|Turks and Caicos Airport Codes|
|Providenciales International Airport||IATA: PLS, ICAO: MBPV|
|Grand Turk International Airport||IATA: GDT, ICAO: MBGT|
|North Caicos Airport||IATA: NCA, ICAO: MBNC|
|Middle Caicos Airport||IATA: MDS, ICAO: MBMC|
|South Caicos Airport||IATA: XSC, ICAO: MBSC|
|Salt Cay Airport||IATA: SLX, ICAO: MBSY|
|Pine Cay Airport||IATA: PIC, ICAO: MBPI|
|Ambergris Cay Airport||ICAO: MBAC|
The Turks and Caicos Islands have 8 airports. Providenciales International Airport (PLS) and Grand Turk JAGS McCartney International Airport (GDT) are the only international airports, and only Providenciales has regular scheduled international flights.
Each of the major inhabited islands has an airport, although not all of the have scheduled domestic services. North Caicos Airport (NCA) is operational, but it is used for charter flights only. Middle Caicos Airport (MDS) is used by local private pilots, but does not have emergency services (firetrucks).
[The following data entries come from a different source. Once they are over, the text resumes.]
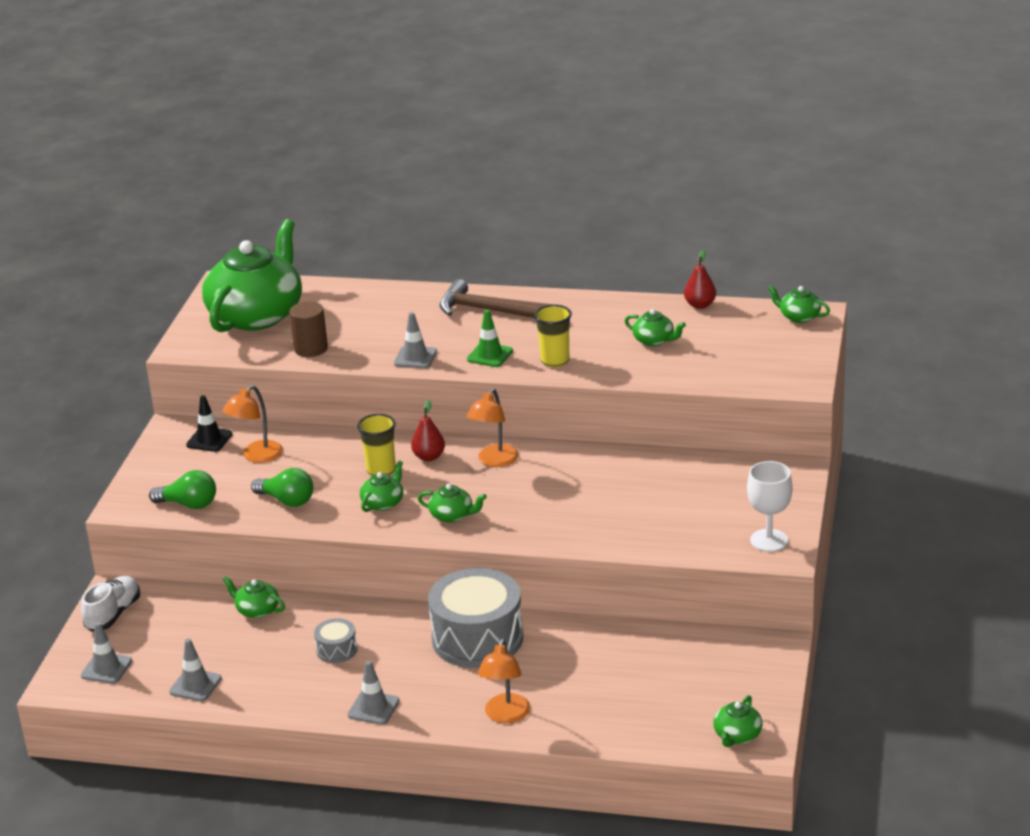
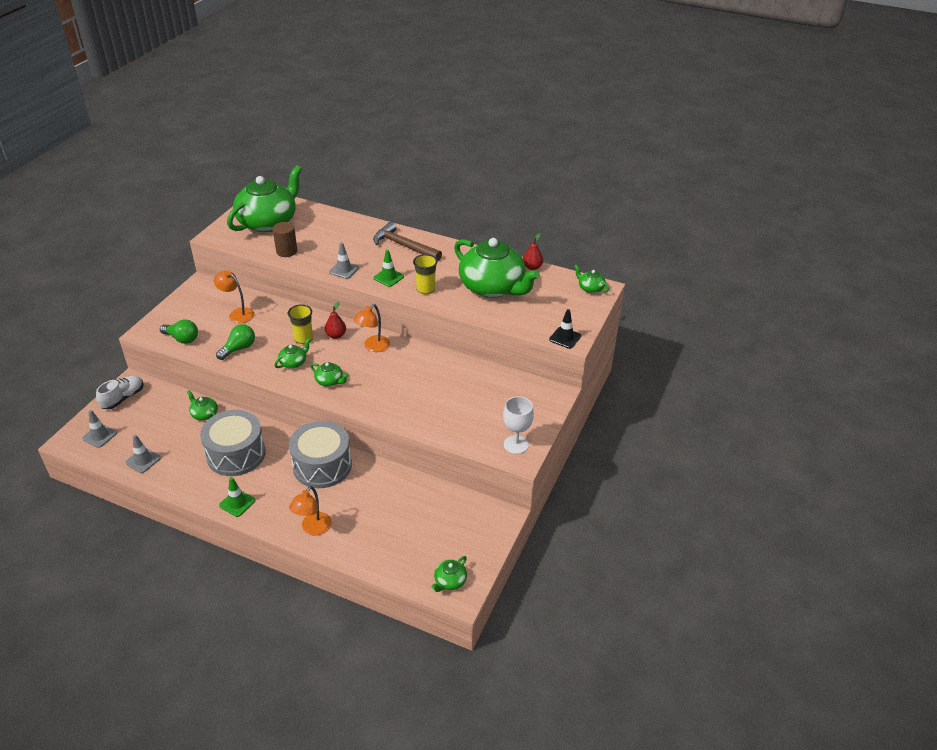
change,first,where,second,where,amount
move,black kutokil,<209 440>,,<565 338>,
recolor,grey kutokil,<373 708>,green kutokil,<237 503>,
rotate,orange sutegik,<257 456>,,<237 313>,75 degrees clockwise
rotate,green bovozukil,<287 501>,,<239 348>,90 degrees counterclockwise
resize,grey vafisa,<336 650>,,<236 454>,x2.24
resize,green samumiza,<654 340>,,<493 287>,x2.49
An abandoned airstrip exists on the northern end of West Caicos, but it is not operational or suitable for use by aircraft. Ambergris Cay also has a private airport, which has been assigned ICAO code MBAC (it has not been assigned a short IATA 3-letter code).
Providenciales hosts the greatest range of amenities and services for private aircraft, and is the recommended port of entry for international flights. Fuels costs are likewise lowest, and there are two FBOs with ample space for parking planes of all sizes.
There are two FBOs located in the Turks and Caicos, both of which are located at the Providenciales International Airport.
International flight services to Providenciales include American Airlines, JetBlue, Southwest (starting late 2017), British Airways, AirCanada, Delta and United.
Providenciales' first airport was in the vicinity of the current Graceway IGA, in the middle of the island. With the construction of Club Med in the 1980s, the British funded a relocation and redevelopment to it's current location. It has undergone a recent refurbishment in 2012, and there are talks of building a new international terminal.
American Airlines began flying from Miami to Providenciales in the early 1990s, and today a wide range of airlines are flying from the United States, Canada, the UK and regional Caribbean destinations.
South Caicos' airport was due to undergo expansion in 2007, but it became stalled. The project has recently restarted (2016) and involves a new terminal, taxiway and apron.
Many of the airports and airstrips in the Turks and Caicos had interesting origins. The first airports in the country, such as the U.S. Air Force South Base on Grand Turk, which became the Grand Turk airport, and the South Caicos Airport, were constructed to support U.S. Navy, Air Force, and Coast Guard bases in the country. After these sites were decommissioned, possession was handed over to the local government. The disused West Caicos airstrip was built by Exxon, when the island was being considered as a site for an oil transhipment station.